Are you basically saying that you only trust warnings about AI from people who have pushed the most recent update to the latest headline-grabbing AI system at the latest AI darling unicorn? If so, aren't those people strongly self-selected to be optimistic about AI's impacts, else they might not be so keen on actively building it? And that's even setting aside they would also be financially incentivized against publicly expressing whatever doubts they do hold.

Isn't this is kind of like asking for authoritative opinions on carbon emissions from the people who are actually pumping the oil?




No, that’s the opposite of what I’m saying. Asking Hinton for his opinions on the societal impact of new AI tech is like asking the people who used to pump oil 20 years ago. It’s both out of date and not really relevant to their skill set even if it’s adjacent.


Let me clarify: who does qualify to offer an authoritative opinion, in your view? If, say, only Ilya Sutskever qualifies, then isn't that like asking someone actively pumping oil today about the danger of carbon emissions? If only Sam Altman, then isn't that like asking an oil executive?
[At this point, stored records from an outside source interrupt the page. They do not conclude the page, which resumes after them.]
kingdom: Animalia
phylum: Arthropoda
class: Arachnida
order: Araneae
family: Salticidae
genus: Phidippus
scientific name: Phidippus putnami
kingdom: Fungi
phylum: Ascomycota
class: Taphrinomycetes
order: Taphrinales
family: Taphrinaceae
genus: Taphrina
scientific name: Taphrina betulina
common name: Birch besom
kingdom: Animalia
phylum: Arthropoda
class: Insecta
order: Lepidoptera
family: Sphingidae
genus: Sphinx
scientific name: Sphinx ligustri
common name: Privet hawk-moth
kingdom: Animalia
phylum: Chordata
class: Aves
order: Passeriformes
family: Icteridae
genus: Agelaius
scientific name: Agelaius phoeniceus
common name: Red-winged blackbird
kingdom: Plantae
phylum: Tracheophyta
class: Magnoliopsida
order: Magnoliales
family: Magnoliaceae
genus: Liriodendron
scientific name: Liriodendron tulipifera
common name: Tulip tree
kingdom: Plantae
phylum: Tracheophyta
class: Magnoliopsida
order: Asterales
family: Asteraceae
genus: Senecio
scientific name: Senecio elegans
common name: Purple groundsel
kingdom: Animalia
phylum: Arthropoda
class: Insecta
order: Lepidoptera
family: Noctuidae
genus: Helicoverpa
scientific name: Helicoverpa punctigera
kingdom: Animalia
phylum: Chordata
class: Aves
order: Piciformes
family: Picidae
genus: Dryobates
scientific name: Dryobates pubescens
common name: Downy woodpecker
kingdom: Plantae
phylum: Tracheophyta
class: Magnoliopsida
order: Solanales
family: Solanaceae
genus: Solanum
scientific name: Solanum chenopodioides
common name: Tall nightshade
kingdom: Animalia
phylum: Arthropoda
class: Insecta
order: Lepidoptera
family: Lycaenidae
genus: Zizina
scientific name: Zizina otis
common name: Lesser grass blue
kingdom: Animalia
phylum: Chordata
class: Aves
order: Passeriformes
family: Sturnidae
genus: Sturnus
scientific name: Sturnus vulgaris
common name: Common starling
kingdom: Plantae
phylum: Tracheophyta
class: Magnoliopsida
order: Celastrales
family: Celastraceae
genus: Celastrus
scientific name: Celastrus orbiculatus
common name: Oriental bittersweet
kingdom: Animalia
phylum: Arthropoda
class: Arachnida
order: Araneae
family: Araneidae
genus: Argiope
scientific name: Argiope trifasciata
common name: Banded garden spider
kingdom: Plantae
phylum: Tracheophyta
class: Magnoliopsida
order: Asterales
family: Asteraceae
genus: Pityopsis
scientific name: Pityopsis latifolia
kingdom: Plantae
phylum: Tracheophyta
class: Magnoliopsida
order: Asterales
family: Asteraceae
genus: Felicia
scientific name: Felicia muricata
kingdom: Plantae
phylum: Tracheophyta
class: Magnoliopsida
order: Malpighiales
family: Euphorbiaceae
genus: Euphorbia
If not Geoff Hinton, then, who?

Ultimately the harm is either real or not. If it is real, then the people with the most accurate beliefs and principles will be the ones who never joined the industry in the first place because they anticipated where it would lead, and didn't want to contribute. If it is not real, then the people with the most accurate beliefs will be the ones leading the charge to accelerate the industry. But neither group's opinions carry much credibility as opinions, because it's obvious in advance what opinions each group would self-select to have. (So they can only hope to persuade by offering logical arguments and data, not by the weight of their authoritative opinions.)

In my view, someone who makes landmark contributions to the oil industry for 20 years and then quits in order to speak frankly about their concerns with the societal impacts of their industry... is probably the most credible voice you could ever expect to find expressing a concern, if your measure of credibility involves experience pumping oil.


If you want an authoritative opinion on the societal impact of something I would want the opinion of someone who studies the societal impact of things.


So that seems to me like someone like Stuart Russel or Nick Bostrom? But what Geoff Hinton is saying seems to be vaguely in general agreement with what those people are saying.


I’m not arguing Hinton is wrong. I’m arguing that Hinton doesn’t really matter here. The “godfather of AI” doesn’t make him particularly prescient.


His opinion obviously does matter because he is a founder of the field. No one believes that he is prescient. You are exaggerating and creating a strawman argument, infantilizing the readers here. We don't worship him or outsource our thinking.


You seem to be taking my usage of the word prescient as meaning he can either see the future perfectly or he cannot. That’s… not what it conventionally means. I simply mean his track record of predicting the future trajectory of AI is not great.


Well he bet on neural networks in the early days when it was unpopular, and that turned out to be the right trajectory.

He received a Turing Award for his work that was foundational to the current state of the art.


Your argument sounds like (and correct me if I'm wrong) something along the lines of "he chose to do X, and afterwards X was the correct choice, so he must be good at choosing correctly."

Isn't that ad hoc ergo propter hoc?

That argument would also support the statement "he went all in with 2-7 preflop, and won the hand, so he must be good at poker" -- I assume you and I would both agree that statement is not true. So why does it apply in Geoffrey's case?


It was a straightforward response to "I simply mean his track record of predicting the future trajectory of AI is not great."


I still don't follow. In your example, how would you differentiate between that choice of his being lucky vs. prescient? Or was the intent to just provide a single datapoint of him appearing to make a correct choice?


LOL. Hinton won the f**ing Turing Award for his research in deep learning / neural networks, and you're telling us his knowledge is irrelevant.